Pernyataan itu adalah sebagai bentuk kekesalan pelatih timnas Kroasia setelah pendukung mereka berulah pada menit ke-85. Tercatat, ada sepuluh flare yang dilempar ke lapangan yang membuat pertandingan langsung dihentikan selama beberapa menit. Padahal saat itu tim Ante Cacic sedang unggul dengan score 2-1.
‘‘ Saya berharap ini tidak akan pernah terjadi kembali pada turnamen. Itu seperti teror. Ulah suporter Kroasia seperti hooligan, dan tempat mereka bukan di stadion,’’ Ungkap Ante Cacic seperti dikutip dari media Soccerway, Sabtu 18/Juni/2016.

Ante Cacic juga menambahkan, ini bukan pertama kalinya ia merasakan kegelisahan soal pendukung  mereka yang berulah di dalam pertandingan. Menurutnya, peristiwa yang hampir serupa juga pernah terjadi sewaktu mereka berhadapan dengan Italia di Milan pada laga persahabatan.

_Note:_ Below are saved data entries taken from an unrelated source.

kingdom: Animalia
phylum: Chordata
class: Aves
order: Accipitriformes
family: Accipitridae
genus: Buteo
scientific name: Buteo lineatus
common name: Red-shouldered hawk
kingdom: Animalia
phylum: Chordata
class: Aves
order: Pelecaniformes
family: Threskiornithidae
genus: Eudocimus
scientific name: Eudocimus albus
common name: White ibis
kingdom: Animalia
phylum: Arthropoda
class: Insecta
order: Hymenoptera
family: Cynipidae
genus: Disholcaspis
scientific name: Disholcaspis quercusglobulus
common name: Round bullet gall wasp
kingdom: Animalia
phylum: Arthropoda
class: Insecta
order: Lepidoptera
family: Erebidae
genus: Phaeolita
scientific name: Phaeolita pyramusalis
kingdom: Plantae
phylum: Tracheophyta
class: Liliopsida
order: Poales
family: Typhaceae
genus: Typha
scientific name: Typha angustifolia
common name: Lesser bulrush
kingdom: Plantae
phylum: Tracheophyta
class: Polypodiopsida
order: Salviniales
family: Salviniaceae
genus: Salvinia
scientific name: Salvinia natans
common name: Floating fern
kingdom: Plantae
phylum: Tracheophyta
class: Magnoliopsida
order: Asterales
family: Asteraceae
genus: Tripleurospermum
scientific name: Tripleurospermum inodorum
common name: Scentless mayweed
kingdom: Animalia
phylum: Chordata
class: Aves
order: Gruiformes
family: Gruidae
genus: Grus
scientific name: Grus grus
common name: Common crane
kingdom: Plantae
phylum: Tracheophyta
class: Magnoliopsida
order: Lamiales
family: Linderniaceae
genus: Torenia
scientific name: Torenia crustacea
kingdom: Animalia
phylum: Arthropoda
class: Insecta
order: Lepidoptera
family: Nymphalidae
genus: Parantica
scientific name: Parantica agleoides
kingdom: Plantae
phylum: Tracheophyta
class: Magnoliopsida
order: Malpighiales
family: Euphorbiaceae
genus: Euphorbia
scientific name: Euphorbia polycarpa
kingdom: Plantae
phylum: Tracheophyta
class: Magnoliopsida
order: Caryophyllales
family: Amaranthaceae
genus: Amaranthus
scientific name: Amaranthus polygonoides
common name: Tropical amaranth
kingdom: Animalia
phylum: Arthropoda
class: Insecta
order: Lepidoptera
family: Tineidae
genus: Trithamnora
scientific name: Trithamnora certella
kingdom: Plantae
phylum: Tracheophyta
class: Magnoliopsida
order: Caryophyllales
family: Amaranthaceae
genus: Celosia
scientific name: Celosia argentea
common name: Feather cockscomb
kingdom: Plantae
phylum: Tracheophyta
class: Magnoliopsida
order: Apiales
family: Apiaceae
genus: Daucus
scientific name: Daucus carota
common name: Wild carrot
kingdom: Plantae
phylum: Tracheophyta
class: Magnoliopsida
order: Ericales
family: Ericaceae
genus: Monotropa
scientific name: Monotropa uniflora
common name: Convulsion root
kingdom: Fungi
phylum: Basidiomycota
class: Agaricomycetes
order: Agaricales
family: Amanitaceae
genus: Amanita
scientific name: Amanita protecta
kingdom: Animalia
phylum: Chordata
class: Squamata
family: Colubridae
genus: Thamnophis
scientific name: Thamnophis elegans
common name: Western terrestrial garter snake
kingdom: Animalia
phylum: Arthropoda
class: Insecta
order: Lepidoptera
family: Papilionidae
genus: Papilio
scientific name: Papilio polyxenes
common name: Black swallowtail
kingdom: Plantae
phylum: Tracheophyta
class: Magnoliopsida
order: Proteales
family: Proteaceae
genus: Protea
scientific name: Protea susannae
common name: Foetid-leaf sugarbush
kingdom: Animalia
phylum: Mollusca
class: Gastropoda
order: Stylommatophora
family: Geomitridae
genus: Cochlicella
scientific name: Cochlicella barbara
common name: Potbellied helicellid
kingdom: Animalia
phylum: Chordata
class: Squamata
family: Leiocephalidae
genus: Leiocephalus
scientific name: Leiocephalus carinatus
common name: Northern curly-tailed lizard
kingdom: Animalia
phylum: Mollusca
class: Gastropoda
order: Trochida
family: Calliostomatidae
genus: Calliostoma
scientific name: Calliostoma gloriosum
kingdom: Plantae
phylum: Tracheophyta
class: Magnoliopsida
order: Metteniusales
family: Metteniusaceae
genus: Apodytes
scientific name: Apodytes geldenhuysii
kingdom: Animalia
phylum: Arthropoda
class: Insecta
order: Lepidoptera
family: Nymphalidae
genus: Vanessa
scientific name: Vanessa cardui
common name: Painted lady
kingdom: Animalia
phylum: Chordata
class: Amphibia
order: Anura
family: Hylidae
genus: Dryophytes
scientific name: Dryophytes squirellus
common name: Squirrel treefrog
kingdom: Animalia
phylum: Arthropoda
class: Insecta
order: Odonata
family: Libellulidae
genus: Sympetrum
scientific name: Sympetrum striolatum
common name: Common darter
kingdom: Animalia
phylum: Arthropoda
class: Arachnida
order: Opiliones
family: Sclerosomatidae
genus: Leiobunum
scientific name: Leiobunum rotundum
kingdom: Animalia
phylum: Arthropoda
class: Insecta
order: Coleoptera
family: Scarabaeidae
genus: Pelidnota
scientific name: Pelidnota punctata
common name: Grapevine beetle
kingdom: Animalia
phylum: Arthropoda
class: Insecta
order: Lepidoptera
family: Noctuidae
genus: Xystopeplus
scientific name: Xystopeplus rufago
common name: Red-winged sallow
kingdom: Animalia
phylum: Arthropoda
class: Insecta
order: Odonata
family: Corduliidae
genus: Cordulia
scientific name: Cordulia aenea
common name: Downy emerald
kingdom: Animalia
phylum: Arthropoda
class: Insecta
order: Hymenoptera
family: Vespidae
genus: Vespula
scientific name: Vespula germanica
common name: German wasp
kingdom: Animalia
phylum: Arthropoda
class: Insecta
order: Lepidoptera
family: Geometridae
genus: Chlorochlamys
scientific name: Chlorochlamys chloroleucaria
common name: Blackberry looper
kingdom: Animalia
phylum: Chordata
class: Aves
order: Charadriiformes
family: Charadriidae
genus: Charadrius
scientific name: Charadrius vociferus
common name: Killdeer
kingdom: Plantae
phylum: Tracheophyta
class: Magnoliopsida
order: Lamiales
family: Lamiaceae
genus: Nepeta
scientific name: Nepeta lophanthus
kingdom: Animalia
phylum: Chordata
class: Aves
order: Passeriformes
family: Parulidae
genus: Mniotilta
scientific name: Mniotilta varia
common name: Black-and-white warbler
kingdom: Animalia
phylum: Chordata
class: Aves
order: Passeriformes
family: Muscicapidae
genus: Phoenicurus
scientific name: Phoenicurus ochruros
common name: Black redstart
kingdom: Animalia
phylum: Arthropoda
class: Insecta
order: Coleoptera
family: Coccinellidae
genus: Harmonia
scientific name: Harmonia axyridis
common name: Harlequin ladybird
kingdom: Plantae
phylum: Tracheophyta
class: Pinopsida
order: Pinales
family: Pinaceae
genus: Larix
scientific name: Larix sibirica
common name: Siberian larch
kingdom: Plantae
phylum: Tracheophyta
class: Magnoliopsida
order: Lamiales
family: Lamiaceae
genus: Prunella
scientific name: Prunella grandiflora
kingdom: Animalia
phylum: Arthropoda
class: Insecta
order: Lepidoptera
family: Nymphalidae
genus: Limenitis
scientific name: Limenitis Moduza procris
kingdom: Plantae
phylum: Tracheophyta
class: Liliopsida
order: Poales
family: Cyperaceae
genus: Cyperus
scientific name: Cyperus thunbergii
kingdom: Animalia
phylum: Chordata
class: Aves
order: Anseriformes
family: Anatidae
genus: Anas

Akibat ulah pendukung timnas Kroasia, Asosiasi Sepak Bola Eropa (UEFA) terpaksa membuat penyelidikan atas terkait insiden tersebut. Sanksi berupa denda sampai diskualifikasi sudah tentu bakal menghantui Ivan Rakitic dan rekan tim yang lain.

‘‘Saya rasa ini dilakukan oleh enam sampai tujuh orang. Saya juga berharap kami bisa mengidentifikasi dan memberikan hukuman kepada mereka. Saya juga berharap Federasi Sepak Bola Kroasia melakukan langkah tegas untuk mencegah hal seperti ini. Saya juga ingin menyampaikan minta maaf karena ini bukanlah pendukung Kroasia, melainkan mereka adalah teroris olahraga,’’ tutup Ante Cacic.